Oireachtas Joint and Select Committees

Thursday, 20 September 2018

Select Committee on Finance, Public Expenditure and Reform, and Taoiseach

Taxation Agreements: Motions

10:20 am

Photo of Michael D'ArcyMichael D'Arcy (Wexford, Fine Gael) | Oireachtas source

The treaties are bilaterally agreed between two countries negotiating on equal footing. We seek to find the best deal that works for both parties and that has been consistent over the 74 tax treaties that we have to date. Each country is best placed to decide whether a treaty makes sense for it and what works best in its interest in a treaty.

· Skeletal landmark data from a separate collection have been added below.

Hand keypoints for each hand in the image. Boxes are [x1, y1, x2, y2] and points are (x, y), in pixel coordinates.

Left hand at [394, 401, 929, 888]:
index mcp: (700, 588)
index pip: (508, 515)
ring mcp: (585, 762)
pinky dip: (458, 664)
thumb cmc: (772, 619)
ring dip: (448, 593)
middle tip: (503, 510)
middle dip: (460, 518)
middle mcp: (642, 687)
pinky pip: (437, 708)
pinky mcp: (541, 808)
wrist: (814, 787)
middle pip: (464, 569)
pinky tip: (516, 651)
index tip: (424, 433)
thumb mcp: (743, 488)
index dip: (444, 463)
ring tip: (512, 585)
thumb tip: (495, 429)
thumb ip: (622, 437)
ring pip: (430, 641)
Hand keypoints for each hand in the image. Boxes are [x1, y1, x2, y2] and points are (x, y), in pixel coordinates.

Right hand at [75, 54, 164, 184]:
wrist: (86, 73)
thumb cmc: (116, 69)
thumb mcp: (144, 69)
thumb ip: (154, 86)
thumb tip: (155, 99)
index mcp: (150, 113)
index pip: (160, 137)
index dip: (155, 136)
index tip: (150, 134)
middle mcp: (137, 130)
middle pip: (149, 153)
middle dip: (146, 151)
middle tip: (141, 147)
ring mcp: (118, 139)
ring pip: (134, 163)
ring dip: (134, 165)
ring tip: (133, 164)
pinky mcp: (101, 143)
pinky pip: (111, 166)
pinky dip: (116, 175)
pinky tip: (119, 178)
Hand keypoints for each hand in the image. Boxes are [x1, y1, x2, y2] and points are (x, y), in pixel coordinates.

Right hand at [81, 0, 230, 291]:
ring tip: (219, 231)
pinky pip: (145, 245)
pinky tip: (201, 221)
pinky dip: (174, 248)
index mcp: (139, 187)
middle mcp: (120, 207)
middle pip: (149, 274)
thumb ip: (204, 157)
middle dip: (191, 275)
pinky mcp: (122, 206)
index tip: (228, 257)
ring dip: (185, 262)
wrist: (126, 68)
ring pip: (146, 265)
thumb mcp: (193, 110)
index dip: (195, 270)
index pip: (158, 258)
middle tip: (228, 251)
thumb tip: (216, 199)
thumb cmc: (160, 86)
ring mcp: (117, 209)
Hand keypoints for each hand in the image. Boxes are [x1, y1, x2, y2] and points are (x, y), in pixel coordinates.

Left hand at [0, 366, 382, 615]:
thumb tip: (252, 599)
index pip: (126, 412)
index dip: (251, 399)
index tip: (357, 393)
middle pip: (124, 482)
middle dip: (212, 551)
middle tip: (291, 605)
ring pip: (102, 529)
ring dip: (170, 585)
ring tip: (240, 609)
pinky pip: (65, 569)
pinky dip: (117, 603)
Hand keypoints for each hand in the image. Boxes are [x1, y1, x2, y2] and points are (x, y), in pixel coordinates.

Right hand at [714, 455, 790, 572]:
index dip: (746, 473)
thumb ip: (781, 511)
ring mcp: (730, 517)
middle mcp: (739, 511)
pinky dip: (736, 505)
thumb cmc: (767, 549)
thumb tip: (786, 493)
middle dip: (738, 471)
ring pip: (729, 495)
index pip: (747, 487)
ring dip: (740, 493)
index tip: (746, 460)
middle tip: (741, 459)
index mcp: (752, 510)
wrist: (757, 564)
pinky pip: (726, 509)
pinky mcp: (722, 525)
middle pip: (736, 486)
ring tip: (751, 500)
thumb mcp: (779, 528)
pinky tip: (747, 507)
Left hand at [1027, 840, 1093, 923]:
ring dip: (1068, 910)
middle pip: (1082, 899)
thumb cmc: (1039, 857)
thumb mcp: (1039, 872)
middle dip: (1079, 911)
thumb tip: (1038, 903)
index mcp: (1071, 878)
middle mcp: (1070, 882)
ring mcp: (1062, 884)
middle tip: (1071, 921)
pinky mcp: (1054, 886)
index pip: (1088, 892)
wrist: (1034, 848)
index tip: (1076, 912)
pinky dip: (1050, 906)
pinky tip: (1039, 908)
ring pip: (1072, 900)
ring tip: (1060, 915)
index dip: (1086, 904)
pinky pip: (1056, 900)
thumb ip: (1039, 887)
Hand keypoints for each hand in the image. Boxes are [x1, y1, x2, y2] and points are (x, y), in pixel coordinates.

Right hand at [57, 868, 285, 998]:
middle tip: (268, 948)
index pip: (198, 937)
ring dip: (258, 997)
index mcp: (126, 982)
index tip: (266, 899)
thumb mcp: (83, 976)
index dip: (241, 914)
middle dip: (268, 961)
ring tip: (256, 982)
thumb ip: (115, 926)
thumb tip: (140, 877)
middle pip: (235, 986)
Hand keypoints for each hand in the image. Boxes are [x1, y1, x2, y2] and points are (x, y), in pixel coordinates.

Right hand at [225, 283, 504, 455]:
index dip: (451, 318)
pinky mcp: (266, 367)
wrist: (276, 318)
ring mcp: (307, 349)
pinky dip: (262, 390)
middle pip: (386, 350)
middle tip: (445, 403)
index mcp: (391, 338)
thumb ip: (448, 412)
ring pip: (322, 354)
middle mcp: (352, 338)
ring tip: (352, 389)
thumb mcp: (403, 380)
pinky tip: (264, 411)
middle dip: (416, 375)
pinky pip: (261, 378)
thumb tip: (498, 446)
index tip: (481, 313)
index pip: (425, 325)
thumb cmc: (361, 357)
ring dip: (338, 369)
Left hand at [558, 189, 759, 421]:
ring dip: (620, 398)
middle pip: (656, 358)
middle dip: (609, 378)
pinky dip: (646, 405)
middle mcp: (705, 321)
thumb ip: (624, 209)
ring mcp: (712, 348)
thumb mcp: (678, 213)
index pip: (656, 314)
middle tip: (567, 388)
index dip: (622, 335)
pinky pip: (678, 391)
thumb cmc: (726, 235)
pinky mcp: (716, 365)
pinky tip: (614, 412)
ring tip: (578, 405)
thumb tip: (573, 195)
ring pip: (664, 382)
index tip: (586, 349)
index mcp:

Negotiations on the double taxation agreement with Ghana concluded before Ireland or Ghana's policy positions on measures contained in the multilateral convention had been finalised. As I stated, this started in 2014 and concluded in 2016. As a result, the signed double taxation agreement does not have the anti-base erosion and profit shifting, BEPS, measures contained in the multilateral convention. Ghana had not yet signed the multilateral convention. If it signs and ratifies it, the multilateral convention will modify the application of the existing double taxation agreement to bring it in line with the BEPS standards without any further action from Ireland being necessary. In addition, Ireland has contacted Ghana's competent authorities proposing a bilateral protocol to the double taxation agreement in case that is Ghana's preferred way to implement the anti-BEPS measures. If Ghana does not implement the multilateral convention, it can be done bilaterally between Ireland and Ghana.

All options are discussed and the final agreed treaty will have more or less the same UN-type provisions depending on what has been proposed by Ireland's treaty partners and the overall balance of the treaty itself. This may explain why treaties concluded with developing countries and within the same broad timescale often vary in the amount and type of UN provisions contained therein. A related factor is the treaty policy in the partner country. For example, Ireland's treaty with Ethiopia which was ratified in the Finance Act 2015 includes a provision on tax sparing which is a general feature of Ethiopia's tax treaty base and something that is found in most of that country's treaties, whereas a treaty with another developing country, Botswana, ratified in the previous year did not have a tax sparing provision. The treaty with Ghana before the committee today does not contain this provision either.

It is similar to Botswana but it is different from Ethiopia. I am trying to go through these as best I can for the Deputy. He has put a fairly substantial number of questions to me.

As to the Department's revenue spillover in 2015, there was a spillover analysis concluded in relation to this treaty, which was carried out before the treaty. The Department and the Revenue Commissioners were satisfied that there was not a significant spillover in relation to that. In the negotiations between both countries, there was not a request for favoured nation status. Both parties were satisfied to put it in as a favoured nation.